So does that mean Tom Menino is vastly underpaid? I don’t think so. I don’t believe you can make population and budget size the common denominator when hiring an administrator.
http://www.boston.com/news/local/massachusetts/articles/2006/05/04/council_oks_big_raises_for_itself_mayor/
http://www.infoplease.com/ipa/A0763098.html
June 4th, 2007 at 11:28 pm
I would say yes, the Mayor of Boston is vastly underpaid.
If we think of city govt. as a business as so many of us would like for it to be managed, try and think of another billion dollar corporation that has CEO with a salary of $175K?
June 4th, 2007 at 11:52 pm
So you would have the CEO of Lowell make the same pay ratio between CEO and rank and file worker as well? According to one source (I’m not spending a lot of time looking) that ratio was 411 to 1 in 2005. So, do the calculation, what is Bernie worth if we base it on him being a CEO of a corporation instead of running a city?
BTW, corporations are responsible for earning shareholders money, so how would you structure the city so that we taxpayers, the shareholders, get annual dividends instead of having to pay taxes?
It’s a foolish argument to base pay on what someone else is making, you pay for performance and results, not because someone else is making more.
June 5th, 2007 at 7:27 am
It’s also foolish to expect the head of a billion dollar organization to make 175,000 bucks.
June 5th, 2007 at 9:14 am
But then the Governor’s salary is $160K, and that is a $27B organization. So, working back from that, the Lowell CM job is worth about $1,800 a year!
June 5th, 2007 at 7:27 pm
As I said, base a salary on performance and results, not because someone else is making more. Bernie is well compensated.
Using the 411 to 1 CEO to worker pay ratio, and assuming the average rank and file public sector employee in Lowell earns $30K, Bernie should be paid over $12-Million a year.
This city, any city, is not a company.
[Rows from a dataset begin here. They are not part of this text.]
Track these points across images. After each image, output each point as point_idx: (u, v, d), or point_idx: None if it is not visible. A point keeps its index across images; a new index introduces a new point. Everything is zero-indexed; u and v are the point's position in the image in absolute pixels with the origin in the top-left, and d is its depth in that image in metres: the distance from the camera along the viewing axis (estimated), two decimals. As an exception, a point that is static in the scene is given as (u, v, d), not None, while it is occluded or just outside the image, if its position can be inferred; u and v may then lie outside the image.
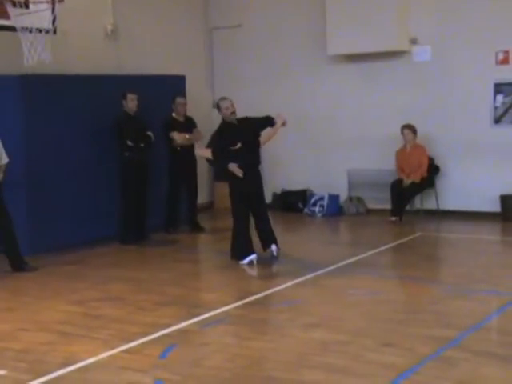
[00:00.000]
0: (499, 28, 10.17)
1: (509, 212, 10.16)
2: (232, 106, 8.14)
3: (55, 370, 5.02)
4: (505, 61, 10.21)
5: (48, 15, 8.55)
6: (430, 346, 5.25)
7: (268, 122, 8.26)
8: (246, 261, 8.03)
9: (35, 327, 6.07)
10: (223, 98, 8.25)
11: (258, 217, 8.30)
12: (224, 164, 8.08)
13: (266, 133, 8.39)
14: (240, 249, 8.14)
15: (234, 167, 7.99)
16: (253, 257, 8.04)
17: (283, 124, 8.31)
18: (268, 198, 8.95)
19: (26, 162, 8.87)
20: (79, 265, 8.40)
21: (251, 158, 8.17)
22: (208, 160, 8.97)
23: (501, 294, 6.65)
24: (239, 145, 7.98)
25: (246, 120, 8.26)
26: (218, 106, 8.28)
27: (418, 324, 5.84)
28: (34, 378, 4.90)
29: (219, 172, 8.32)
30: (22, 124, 8.85)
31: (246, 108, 8.73)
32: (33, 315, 6.43)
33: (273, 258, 8.24)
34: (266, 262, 8.19)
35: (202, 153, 8.42)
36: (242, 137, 8.07)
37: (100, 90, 9.55)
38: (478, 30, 10.31)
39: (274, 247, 8.28)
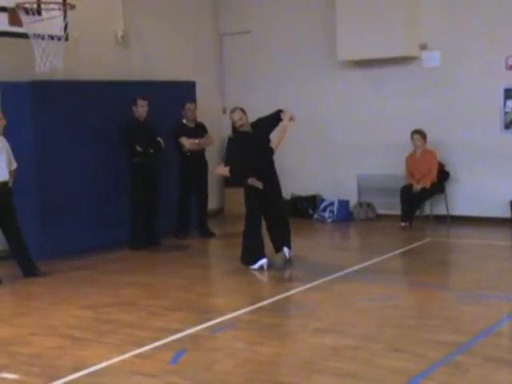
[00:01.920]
0: (509, 33, 10.16)
1: (519, 217, 10.15)
2: (241, 118, 8.10)
3: (67, 375, 5.05)
4: (515, 66, 10.21)
5: (60, 22, 8.62)
6: (441, 351, 5.24)
7: (277, 118, 8.24)
8: (256, 265, 8.04)
9: (47, 332, 6.10)
10: (233, 110, 8.23)
11: (273, 218, 8.29)
12: (243, 180, 8.10)
13: (276, 134, 8.33)
14: (251, 253, 8.14)
15: (253, 181, 8.00)
16: (263, 261, 8.05)
17: (291, 119, 8.26)
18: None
19: (38, 168, 8.93)
20: (90, 270, 8.44)
21: (265, 161, 8.19)
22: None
23: (511, 299, 6.63)
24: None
25: (258, 123, 8.28)
26: (230, 117, 8.30)
27: (429, 329, 5.83)
28: (46, 383, 4.93)
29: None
30: (33, 130, 8.91)
31: (256, 113, 8.74)
32: (44, 320, 6.47)
33: (286, 261, 8.25)
34: (275, 267, 8.21)
35: (221, 172, 8.50)
36: (255, 144, 8.10)
37: (111, 95, 9.60)
38: (488, 35, 10.31)
39: (285, 249, 8.29)
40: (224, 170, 8.30)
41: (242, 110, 8.17)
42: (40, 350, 5.64)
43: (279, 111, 8.29)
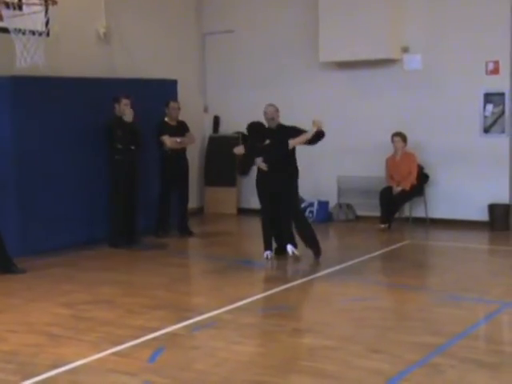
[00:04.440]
0: (489, 38, 10.25)
1: (497, 221, 10.24)
2: (271, 112, 8.50)
3: (44, 372, 5.02)
4: (495, 71, 10.29)
5: (41, 17, 8.54)
6: (418, 352, 5.28)
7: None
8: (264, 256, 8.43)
9: (24, 329, 6.06)
10: (268, 105, 8.60)
11: (280, 216, 8.51)
12: (251, 160, 8.48)
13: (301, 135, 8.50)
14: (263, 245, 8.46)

While it’s executive officer can approach it with a professional businesslike attitude, a city is not and should not be run as a corporation and to try to link the two is not realistic. It makes for a nice bumper sticker, but it is not realistic.
What I would really like to see changed is the automatic pay raises in the form of the silly ordinance that requires a formal annual evaluation that links a favorable review to a pay raise.
If I recall, one of the big beefs the Cox crowd had with the CC is that councilors had given him a favorable formal review and payraise that went with it just a few months before forcing him out.